1.) It felt like it 'kind of' stopped being a game for the first few hours of session 4. He just ignored time rules and had rounds that lasted minutes with an inconsistent 'time stop for kind of no reason' excuse for it. The problem I have here is the 'kind of' aspect of it. He muddled back and forth between game and exposition in a random and hard to follow way. I'd rather he had a more distinct way of shifting gears into 'real time' and 'time stop time' that gave them distinction and decreased the muddling. For example, when I have to deal with PCs that have split the party but I need their time to stay interwoven (as their actions still impact each other), I will stand in one place when DMing one group and move physcially to another place to keep the other group distinct. BLM had a lot more tools than I did, and if he'd tried to make this more distinct it could have a stronger delivery of those first few hours.
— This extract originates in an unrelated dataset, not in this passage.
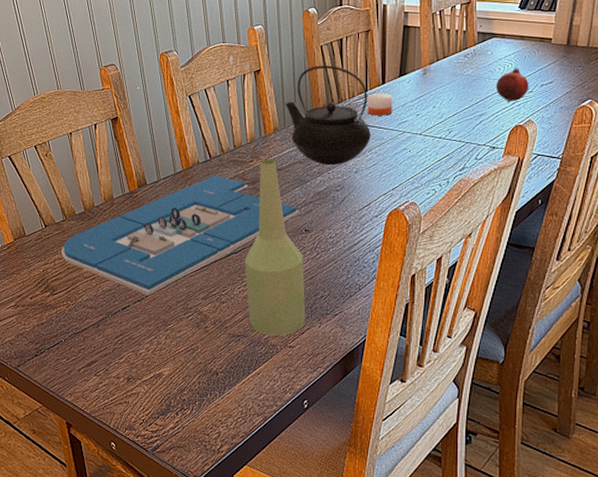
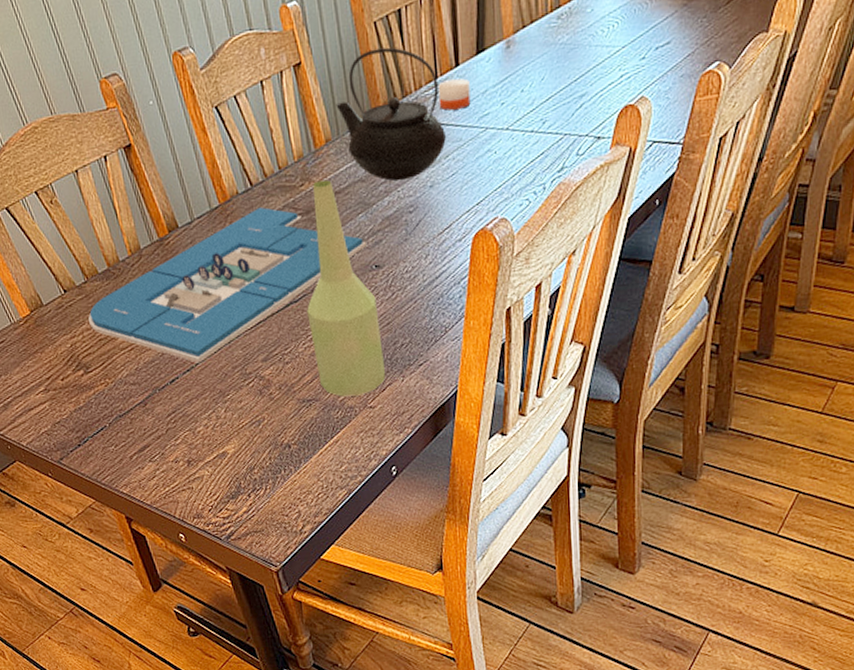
fruit: present [495,66,529,102] -> none [598,25,641,75]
2.) There were aspects that had to be there, so there was always going to be some railroading, but I would have liked it if there had felt like there were more options for resolution. Yes, the continent he 'introduced' had to be destroyed, but if it did not happen here, he could have foreshadowed it was coming instead. I was excited in the second episode because I thought there was a chance these players were going to have a real option to change the modern setting by their actions - that Campaign 3 might find a City in the Hells that once floated above Exandria. I no longer feel that was ever on the table. This campaign seems to have had as much 'choice' as the original Baldur's Gate games on PC - you can come at the side quests in different ways, and your abiltiies will impact how you fight battles - but in the end you have a single core path. It would have been better to have a dozen or so potential endings that had different potential meanings for Exandria's long term future. This was a high level game. In my experience, those work best when they have real stakes.

Yes, there are shadows of this and Matt (or others) could weave upon what took place ... but there was a missed opportunity.

3.) Amazing. BLM uses that word too much. It started to get ... distracting for me.